No ritmo do comportamento do consumidor na pandemia, o leite do Rio Grande do Sul engatou uma alta que chega a um momento histórico: o valor projetado para o litro de leite em agosto é de R$ 1,5082 . É a maior quantia paga em 14 anos, desde o início da série histórica do Conseleite, conselho paritário que se reúne mensalmente para apontar uma referência de preços pagos pela indústria aos produtores.
O cálculo é feito a partir de indicadores que vêm do mercado, em um mix de produtos avaliados, incluindo leite UHT, em pó e queijos, em um levantamento feito pela Universidade de Passo Fundo (UPF). Entre janeiro e agosto, o produto longa vida teve aumento de 19,34%.No mesmo período, o queijo muçarela subiu 20,46%. Só em agosto, esse ingrediente ficou 6,31% mais caro, explica Rodrigo Rizzo, presidente do Conseleite.
— O mercado está aquecido. Nunca atingimos esse valor, o que é compreensível no momento atual. A dúvida agora é se essa valorização terá seguimento ao longo do ano — pontua o professor da UPF e responsável pelo levantamento do Conseleite, Marco Antonio Montoya.
O valor projetado para este mês é 3,83% acima do consolidado de julho (R$ 1,4526). Rizzo avalia que os preços maiores devam se manter, mesmo com a entrada da safra de leite — agosto e setembro são os meses de pico da produção gaúcha. A projeção tem como base um dos fatores de sustentação dessa alta:
— Estamos tendo uma crise de oferta. As pessoas estão comprando, mudou o hábito de consumo da família.
Mais em casa em razão do distanciamento social, o apetite por lácteos e derivados cresceu, reforçando essa valorização. Cenário oposto daquele verificado no advento da pandemia. O fechamento de restaurantes causou redução drástica no consumo de itens como queijo. Os pequenos laticínios viram seus estoques aumentarem, e a solução encontrada foi vender cerca de 40% do volume captado diariamente para indústrias usarem no processamento de leite UHT e em pó.

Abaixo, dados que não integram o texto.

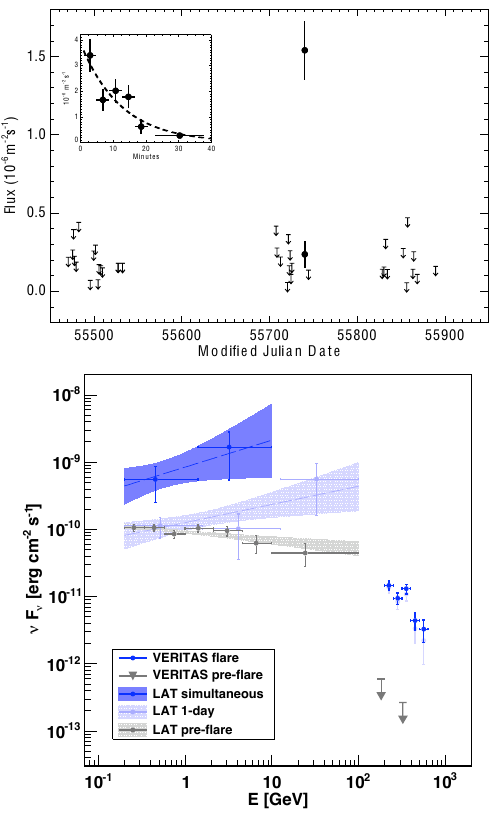
Figure 6. (a) (Top) VERITAS lightcurve of BL Lac in June 2011 ( > 200 GeV). The inset shows the day scale variability in BL Lac. For details see [19]. (b) (Bottom) Broadband gamma-ray spectrum of BL Lacertae. For VERITAS, the flare spectrum with EBL correction is shown as blue points, with uncertainties, and the spectrum without EBL correction is shown as lighter blue points. The Fermi -LAT data shows hardening of the spectrum during the flare. (Both figures are taken from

Com a retomada dos serviços, no formato de entrega, e com refeições sendo preparadas nos lares, a curva se inverteu. Vice-presidente da Federação dos Trabalhadores na Agricultura (Fetag-RS), Eugênio Zanetti vê no atual momento a chance de o produtor de leite "recuperar um pouco do prejuízo que vem amargando nos últimos anos". O desestímulo fez com que muitos abandonassem a atividade — entre 2015 e 2019, o recuo foi de 40%:
— A gente espera que esse preço continue.
Tanto produtor quanto indústria fazem a ressalva de que o custo de produção também subiu. Grãos que entram na alimentação dos animais têm registrado cotações históricas em 2020.
— É um momento justo para o setor em função dos custos. O setor lácteo está passando pelo seu pico de produção e captação, e o preço está em um patamar adequado, que reflete o cenário e o auxílio-emergencial concedido pelo governo — afirma Alexandre Guerra, presidente do Sindicato das Indústrias de Laticínios do Estado (Sindilat-RS) e vice-presidente do Conseleite.